Vorliegender Textauszug:
Hier nun setzt Jaccards ACE-Projekt an. Auf der 9'000 Kilometer langen Reise von Tasmanien nach Chile soll im Containerlabor vor Ort untersucht werden, durch welche Algenarten das Phytoplankton an unterschiedlichen Stellen zusammengesetzt ist und wie sich eine Düngung mit Eisen auf den CO2-Umwandlungsprozess auswirkt.

Wasserproben aus der Tiefsee

In einem zweiten Projektteil wollen Jaccard und seine Kollegen herausfinden, wie viel des in der obersten Meeresschichten produzierten Phytoplanktons in die Tiefe absinkt – und mit ihm das eingelagerte CO2. Dazu werden die Forscher mit einer sogenannten Rosette entlang der Reiseroute Wasserproben bis in eine Tiefe von zwei Kilometern entnehmen. Möglich ist dies nur bei gemässigtem Seegang. Doch die eigentliche Herausforderung stellt sich den Forschern, wenn sie die Proben zum Transport in ihre heimischen Labors umgiessen – Samuel Jaccard hat dazu 500 Flaschen auf die Akademik Treshnikov mitgebracht. Das Tiefenwasser darf auf keinen Fall mit Eisenpartikeln kontaminiert werden, und die sind auf einem Schiff allgegenwärtig. Einer der drei Laborcontainer ist deshalb als Reinraum ausgestattet, und die Forscher hantieren in Schutzanzügen.

Arbeitsauftrag 1:
Bis in welche Tiefe sollen laut dem Textauszug zum ACE-Projekt entlang der Reiseroute Wasserproben entnommen werden?
Arbeitsauftrag 2:
Übernehmen Sie aus dem Textauszug zum ACE-Projekt wortgetreu den Abschnitt, der mit den Worten „Wasserproben aus der“ beginnt und mit „hantieren in Schutzanzügen.“ endet.

Bereitgestelltes Material:
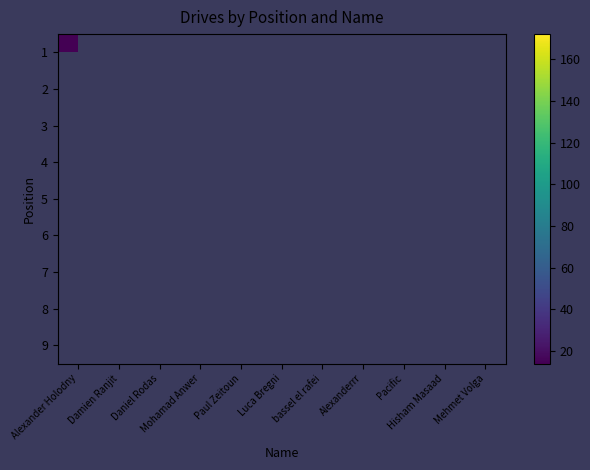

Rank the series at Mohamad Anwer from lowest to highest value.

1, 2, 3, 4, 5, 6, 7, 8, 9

...

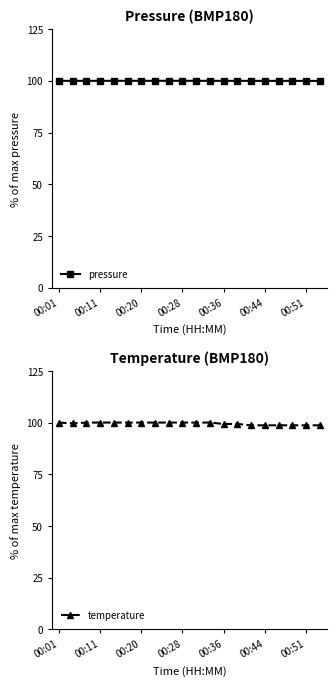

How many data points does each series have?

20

Antwortfeld 1:
Bis in eine Tiefe von zwei Kilometern.

Antwortfeld 2:
Wasserproben aus der Tiefsee

In einem zweiten Projektteil wollen Jaccard und seine Kollegen herausfinden, wie viel des in der obersten Meeresschichten produzierten Phytoplanktons in die Tiefe absinkt – und mit ihm das eingelagerte CO2. Dazu werden die Forscher mit einer sogenannten Rosette entlang der Reiseroute Wasserproben bis in eine Tiefe von zwei Kilometern entnehmen. Möglich ist dies nur bei gemässigtem Seegang. Doch die eigentliche Herausforderung stellt sich den Forschern, wenn sie die Proben zum Transport in ihre heimischen Labors umgiessen – Samuel Jaccard hat dazu 500 Flaschen auf die Akademik Treshnikov mitgebracht. Das Tiefenwasser darf auf keinen Fall mit Eisenpartikeln kontaminiert werden, und die sind auf einem Schiff allgegenwärtig. Einer der drei Laborcontainer ist deshalb als Reinraum ausgestattet, und die Forscher hantieren in Schutzanzügen.